Real time "means connecting people with people. It means connecting people with information," Simmet said. "And it means connecting people with processes."
The application allows users to see which of their collaboration partners is online and which aren't. Users also can view associates' schedules by accessing scheduling data housed on Exchange servers. Though these capabilities are available now through different applications, such as instant messaging or shared calendars, the use of a single interface to view them is just emerging.
Also notable is the tie-in with voice. Using an audience member for the demonstration, Simmet showed how he could receive instant messages and then move on to a telephone conversation.
Simmet got an instant message asking him if he was available for a quick phone call. He responded that, yes, he was. Then a window popped up on the screen that said "incoming call." About one second later, the phone rang.
The software also allows users to collaborate on projects by trading documents and updating them in real time.
"Collaboration is a big thing," Y&R's Leary said. "The whole presence issue of knowing when people are available all the time" is very important.
Intel clearing a path to 3-D standards
It will be a year or two before users outside of the realm of manufacturing, design and engineering will be able to access and make use of 3-D images on a wide scale basis, said Richard Benoit, program marketing manager with Intel Corp.'s corporate technology group and chairman of the 3-D Industry Forum, a special interest group that is leading the development of a universal 3-D standard.
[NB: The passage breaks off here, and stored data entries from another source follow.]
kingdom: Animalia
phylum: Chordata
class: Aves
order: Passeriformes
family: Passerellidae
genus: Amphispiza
Benoit demonstrated the significant progress his group has made over the past four years in streamlining formerly proprietary CAD-based 3-D images, compressing them and putting them into a universal standard.
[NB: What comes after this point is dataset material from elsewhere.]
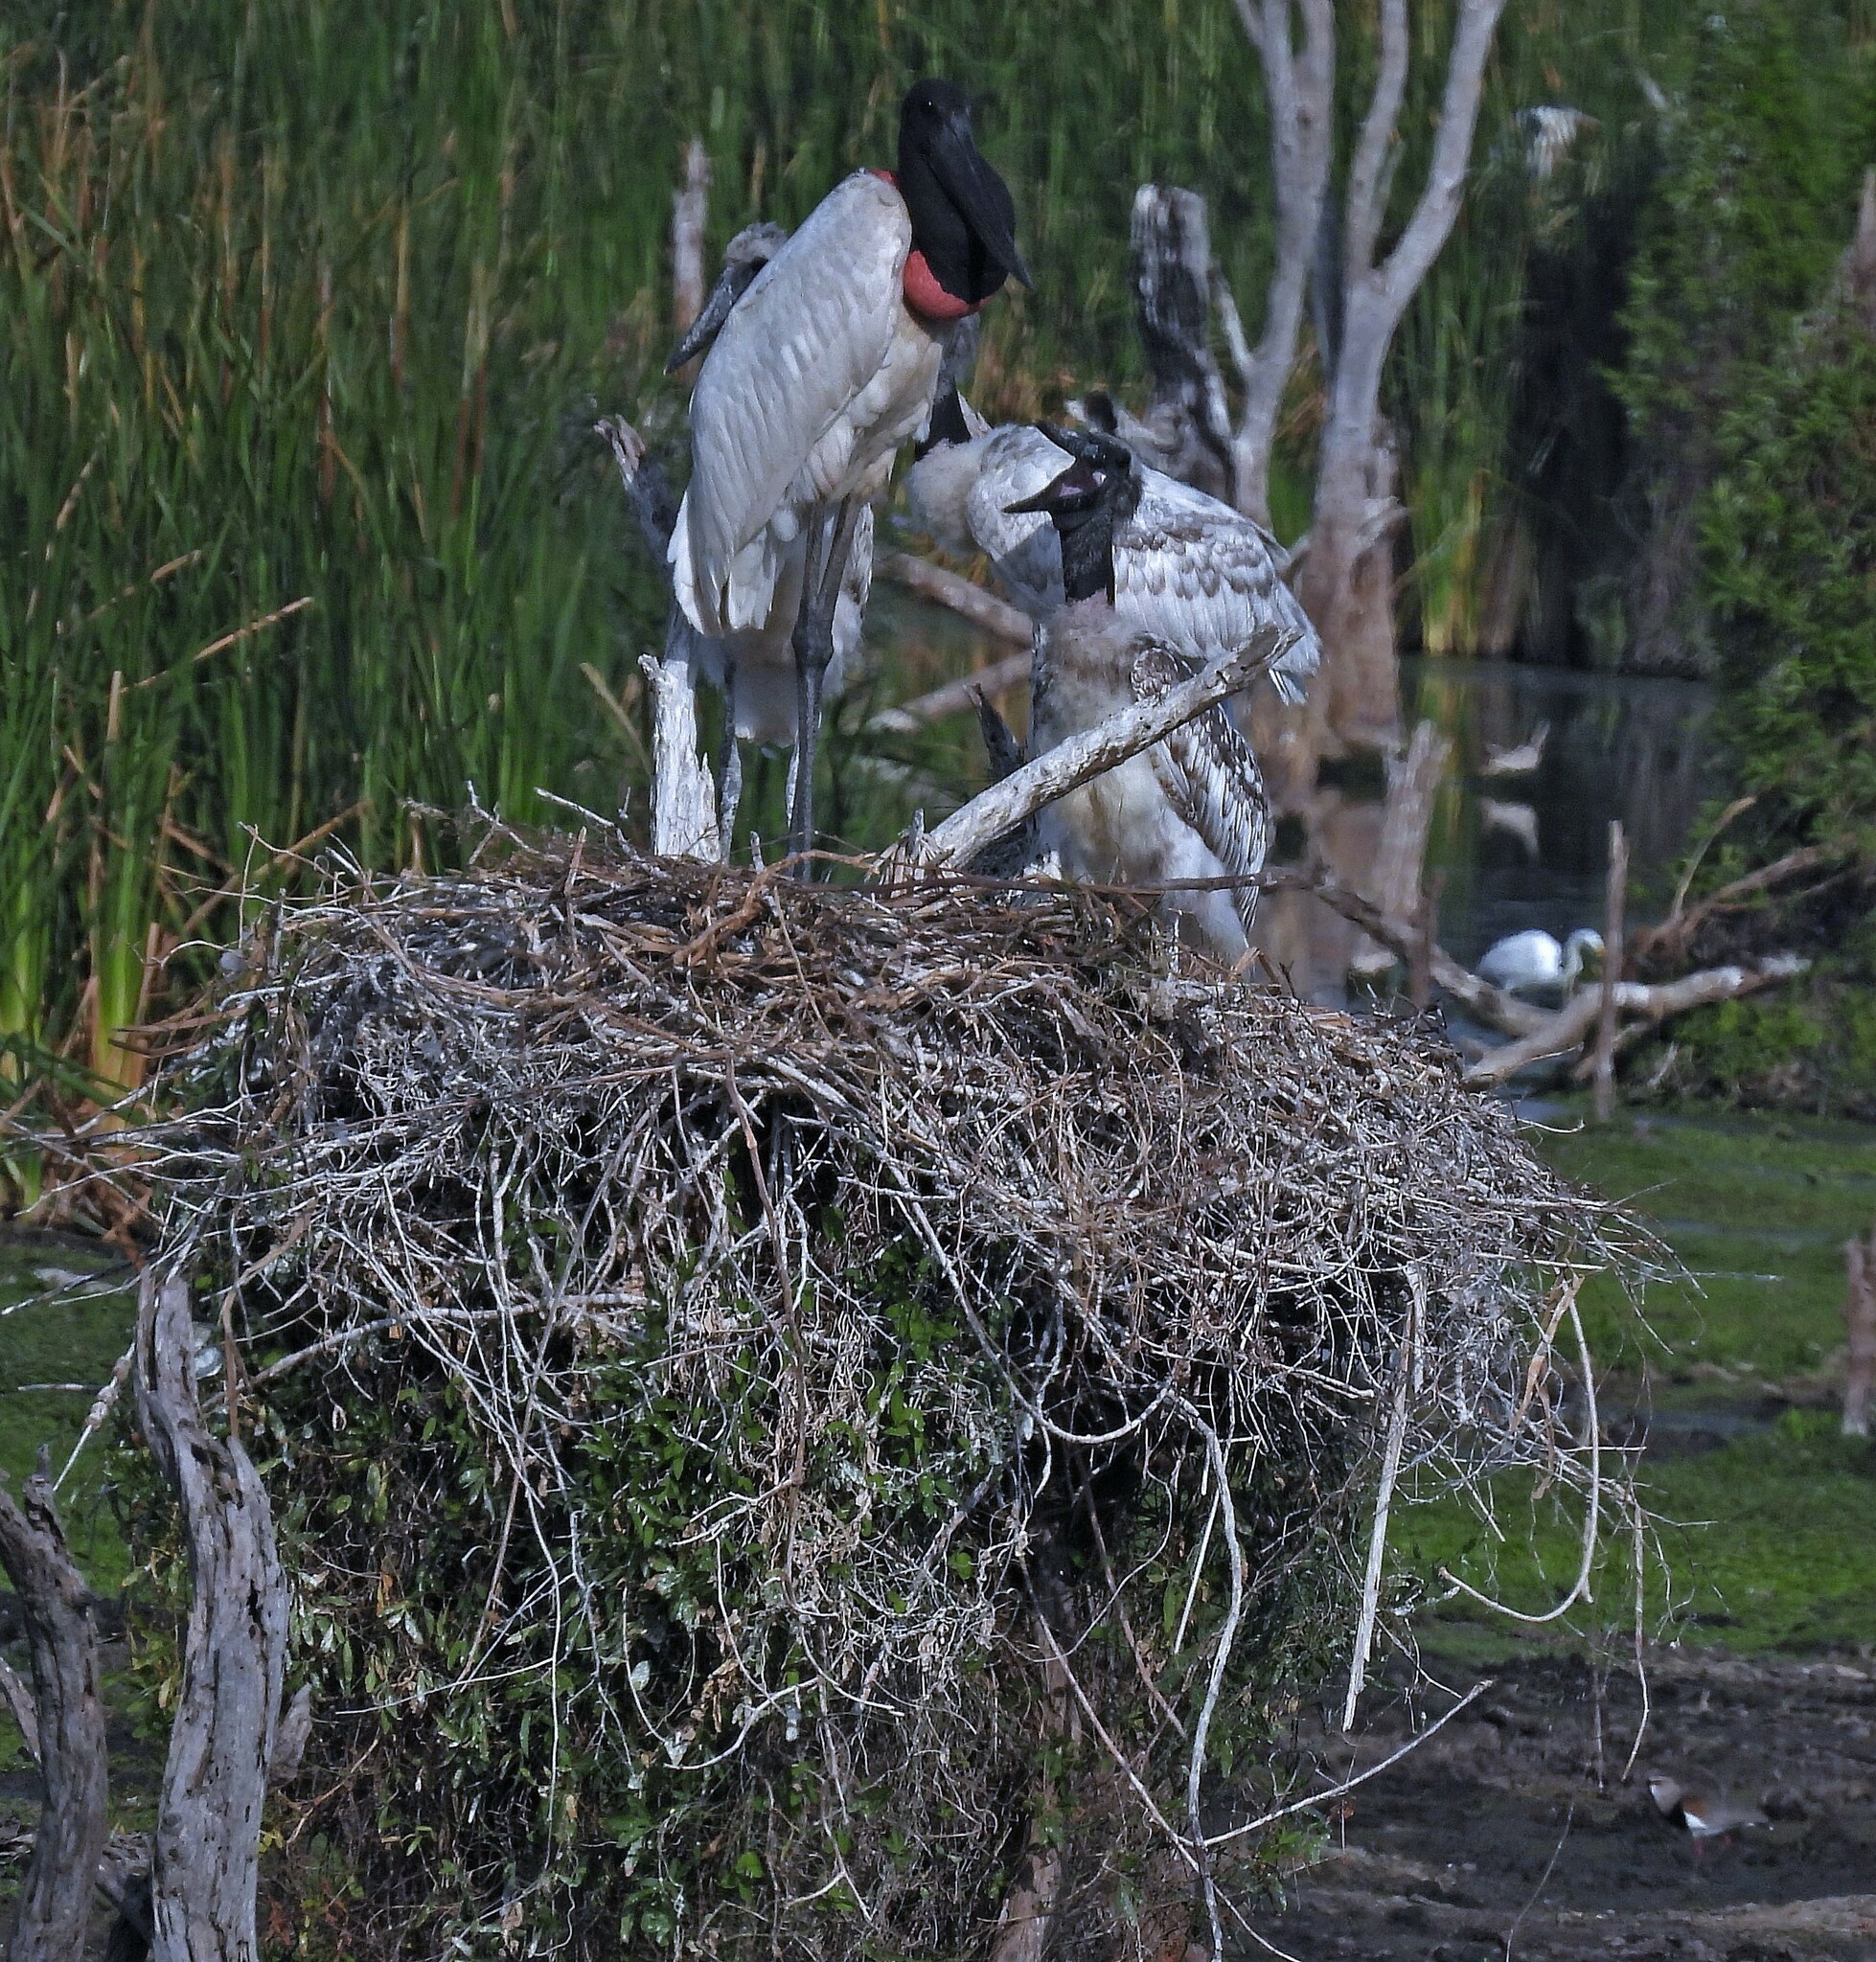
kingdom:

In the past, working with 3-D images in CAD data structures required expensive proprietary software and hardware. But over the next two years, users can expect to see adoption of industry standards that allow for such images to be worked with on any platform, he said.
"You can imagine that [proprietary hardware and software vendors] may not be really happy with us right now," Benoit said. "But we believe that this is just going to open up a huge marker for anyone involved in that [design and engineering] space."
Benoit also showed the company's upcoming 3-D technology that will soon to be introduced by Adobe.
The Intel executive called up a .pdf document -- which was formerly two-dimensional and static -- that had a picture of a turbine engine. He was then able to click on different "buttons" and view the engine in 3D from all sorts of angles, inside and out.
He said Adobe is expected to introduce this technology in the next several months.
Asked how long it would be before users will see widespread use of 3-D video, Benoit said it was too early to tell.
"3-D is really tough and complex to do. And to put it into a video component, that just adds to the complexity," Benoit said. "So, it would be premature for me to speculate on when you're going to see that, but I'm sure that you're going to see it someday."
Marcel Racine, director of IT services for Canada's federal agriculture department, said he thought the 3-D demonstrations were very cool. But he couldn't think of a practical use for the technology for his particular job.
"As an IT guy, I love it. As a medical guy, I love it. But as an agriculture and agrifood Canada guy, no," Racine said. "We do have some researchers that make use of 3-D technology, though."